POLICY REVIEW: REPUBLIC OF GUINEA
12 and 14 October 2005
Concluding remarks by the Chairperson
> Press release: Improved trade regime but good governance and trade diversification remain major challenges
This second Trade Policy Review of the Republic of Guinea has given us
the opportunity to analyse the country's economic and trade
development over the past six years and to acquire a better
understanding of the serious challenges involved. The delegation of
Guinea, headed by H.E. Mrs Hadja Djènè Saran Camara, Minister of
Trade, Industry and the SMEs, was extremely helpful in this respect. I
would also like to thank Mr Farhane for his very positive
contribution, and all of the Member countries that contributed to the
success of this Review.
Given the difficult economic, social, and regional context that the country has had to contend with, Members commended Guinea for its effort to strengthen its legal and regulatory framework, and for its poverty reduction policy. The new monetary and fiscal policies should help to control inflation and restore the macroeconomic stability needed to revive growth and to secure the support of the international community. Members also took note of Guinea's exchange rate liberalization. Certain speakers stressed that a new law on corruption should contribute to improving governance which, we must remember, remains a major challenge.

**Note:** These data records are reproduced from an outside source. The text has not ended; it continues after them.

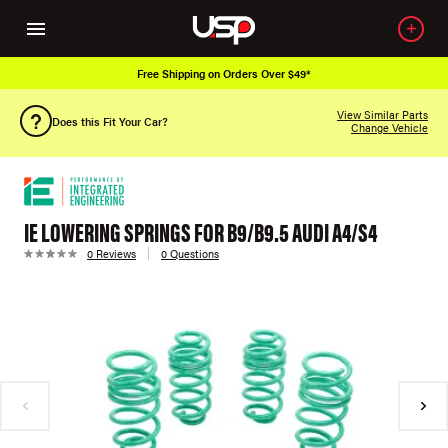
Free Shipping on Orders Over $49*
View Similar Parts
Does this Fit Your Car?
Change Vehicle
IE LOWERING SPRINGS FOR B9/B9.5 AUDI A4/S4
0 Reviews
0 Questions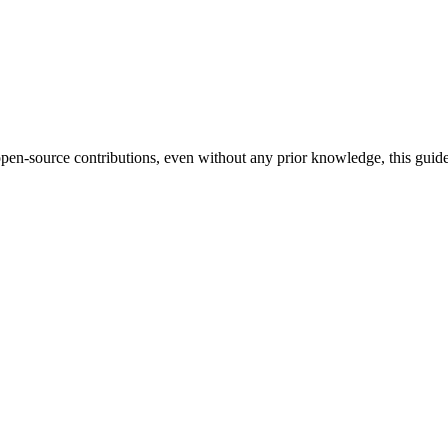
pen-source contributions, even without any prior knowledge, this guide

In the trade regulation area, Members appreciated the reforms leading to the unification of customs levies and to the elimination of preshipment inspection procedures, as well as the efforts to improve transparency in government procurement. However, many of the applied duties exceed the bound rates, and tariff exemptions are common in certain sectors. Several participants enquired about the implementation of the Customs Valuation Agreement, while others asked how Guinea intended to combat the massive imports of pirated goods.
At the sectoral level, Members stressed Guinea's wealth in natural resources and its economic potential, observing that several sectors, such as agriculture, mining, tourism, and transport, could contribute to the country's economic growth. They encouraged Guinea to take on further commitments within the WTO, if only to make its legislative framework more predictable, thereby attracting investment.
Members welcomed the replies given by the delegation of Guinea and looked forward with interest to receiving further information. Many of them pointed to the importance of providing Guinea with technical, financial and material support.
In conclusion, this meeting has enabled Members to express their support for Guinea in the face of difficult economic and social circumstances. Our discussions have convinced us that Guinea is sticking courageously to the path of reform, aware that an open and transparent trade framework is the best way of boosting trade and hence supporting sustainable economic growth. I fully associate myself with Members in encouraging Guinea to pursue its macroeconomic and trade reforms, and I urge Members to support Guinea in this effort by guaranteeing both assistance and improved access to their markets for its products and its service suppliers.